- _REQUIREMENT_:
Both the line below containing "Read this map image" and the line containing "Input: one rendered", along with every line between them, should be repeated exactly; no other line belongs in the answer.

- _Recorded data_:

====

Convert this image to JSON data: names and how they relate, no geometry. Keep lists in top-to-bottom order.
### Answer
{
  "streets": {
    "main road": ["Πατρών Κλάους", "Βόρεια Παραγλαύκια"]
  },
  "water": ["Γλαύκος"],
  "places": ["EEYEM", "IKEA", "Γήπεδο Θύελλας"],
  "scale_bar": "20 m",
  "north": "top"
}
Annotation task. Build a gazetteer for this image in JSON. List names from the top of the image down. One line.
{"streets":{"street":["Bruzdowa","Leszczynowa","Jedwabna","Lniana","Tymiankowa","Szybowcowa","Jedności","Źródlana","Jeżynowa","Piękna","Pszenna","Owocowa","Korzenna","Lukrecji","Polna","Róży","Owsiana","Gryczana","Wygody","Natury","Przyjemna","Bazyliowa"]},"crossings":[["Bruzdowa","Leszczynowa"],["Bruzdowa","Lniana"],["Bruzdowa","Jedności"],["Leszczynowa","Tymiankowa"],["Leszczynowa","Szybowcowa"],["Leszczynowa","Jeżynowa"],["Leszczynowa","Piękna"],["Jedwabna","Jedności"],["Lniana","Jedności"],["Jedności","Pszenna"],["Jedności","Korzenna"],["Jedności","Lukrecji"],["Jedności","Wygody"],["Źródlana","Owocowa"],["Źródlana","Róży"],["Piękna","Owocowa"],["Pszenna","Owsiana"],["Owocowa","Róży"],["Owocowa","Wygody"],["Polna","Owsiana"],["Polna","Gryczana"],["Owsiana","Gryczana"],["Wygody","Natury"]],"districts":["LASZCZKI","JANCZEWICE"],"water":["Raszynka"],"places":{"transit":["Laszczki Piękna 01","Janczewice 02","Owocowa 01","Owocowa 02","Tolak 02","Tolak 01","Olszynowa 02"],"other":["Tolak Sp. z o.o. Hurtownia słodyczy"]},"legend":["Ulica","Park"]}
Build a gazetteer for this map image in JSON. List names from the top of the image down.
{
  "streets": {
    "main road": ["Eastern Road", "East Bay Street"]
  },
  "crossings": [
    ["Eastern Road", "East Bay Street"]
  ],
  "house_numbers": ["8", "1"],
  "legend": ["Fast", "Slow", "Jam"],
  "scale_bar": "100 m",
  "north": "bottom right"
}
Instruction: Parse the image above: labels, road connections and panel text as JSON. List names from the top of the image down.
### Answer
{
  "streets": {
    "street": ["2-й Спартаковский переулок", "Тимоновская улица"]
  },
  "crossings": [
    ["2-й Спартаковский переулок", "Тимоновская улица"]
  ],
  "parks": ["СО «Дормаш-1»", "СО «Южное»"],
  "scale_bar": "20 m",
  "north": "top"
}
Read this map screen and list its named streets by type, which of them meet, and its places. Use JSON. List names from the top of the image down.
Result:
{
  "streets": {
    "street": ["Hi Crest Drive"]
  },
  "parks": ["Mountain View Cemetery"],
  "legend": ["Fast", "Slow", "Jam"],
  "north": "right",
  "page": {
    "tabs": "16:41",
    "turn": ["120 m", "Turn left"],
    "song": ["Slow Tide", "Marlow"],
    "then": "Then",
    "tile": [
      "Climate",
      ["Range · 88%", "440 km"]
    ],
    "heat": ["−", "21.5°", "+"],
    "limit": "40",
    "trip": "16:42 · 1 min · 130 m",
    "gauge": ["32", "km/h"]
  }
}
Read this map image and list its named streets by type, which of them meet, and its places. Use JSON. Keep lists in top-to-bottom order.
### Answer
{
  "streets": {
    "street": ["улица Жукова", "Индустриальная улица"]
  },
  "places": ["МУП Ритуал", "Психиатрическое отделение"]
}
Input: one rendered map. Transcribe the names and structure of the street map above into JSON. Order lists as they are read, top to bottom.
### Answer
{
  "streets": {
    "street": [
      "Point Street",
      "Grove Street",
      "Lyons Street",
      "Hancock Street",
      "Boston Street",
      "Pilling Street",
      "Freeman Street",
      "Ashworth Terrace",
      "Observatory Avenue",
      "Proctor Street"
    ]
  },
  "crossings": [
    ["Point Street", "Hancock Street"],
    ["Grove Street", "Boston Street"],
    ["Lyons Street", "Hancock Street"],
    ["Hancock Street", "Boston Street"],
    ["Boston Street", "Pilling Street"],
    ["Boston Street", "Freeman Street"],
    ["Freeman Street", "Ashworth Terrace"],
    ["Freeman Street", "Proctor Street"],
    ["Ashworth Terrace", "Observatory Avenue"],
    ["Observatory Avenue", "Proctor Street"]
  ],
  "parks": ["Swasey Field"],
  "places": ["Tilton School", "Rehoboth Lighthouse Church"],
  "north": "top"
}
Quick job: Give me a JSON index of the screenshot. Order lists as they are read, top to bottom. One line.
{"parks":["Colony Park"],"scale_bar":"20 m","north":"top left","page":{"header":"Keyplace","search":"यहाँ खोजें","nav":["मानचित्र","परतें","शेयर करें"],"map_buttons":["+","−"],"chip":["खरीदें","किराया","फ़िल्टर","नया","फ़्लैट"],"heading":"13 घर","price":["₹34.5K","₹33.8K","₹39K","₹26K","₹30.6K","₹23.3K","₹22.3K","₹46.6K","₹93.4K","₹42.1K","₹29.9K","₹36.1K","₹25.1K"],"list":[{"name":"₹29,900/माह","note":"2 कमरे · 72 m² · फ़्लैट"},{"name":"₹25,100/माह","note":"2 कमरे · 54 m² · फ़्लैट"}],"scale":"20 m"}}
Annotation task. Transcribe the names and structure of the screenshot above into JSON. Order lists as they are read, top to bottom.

====

- _ANSWER SECTION_:
Read this map image and list its named streets by type, which of them meet, and its places. Use JSON. Keep lists in top-to-bottom order.
### Answer
{
  "streets": {
    "street": ["улица Жукова", "Индустриальная улица"]
  },
  "places": ["МУП Ритуал", "Психиатрическое отделение"]
}
Input: one rendered map. Transcribe the names and structure of the street map above into JSON. Order lists as they are read, top to bottom.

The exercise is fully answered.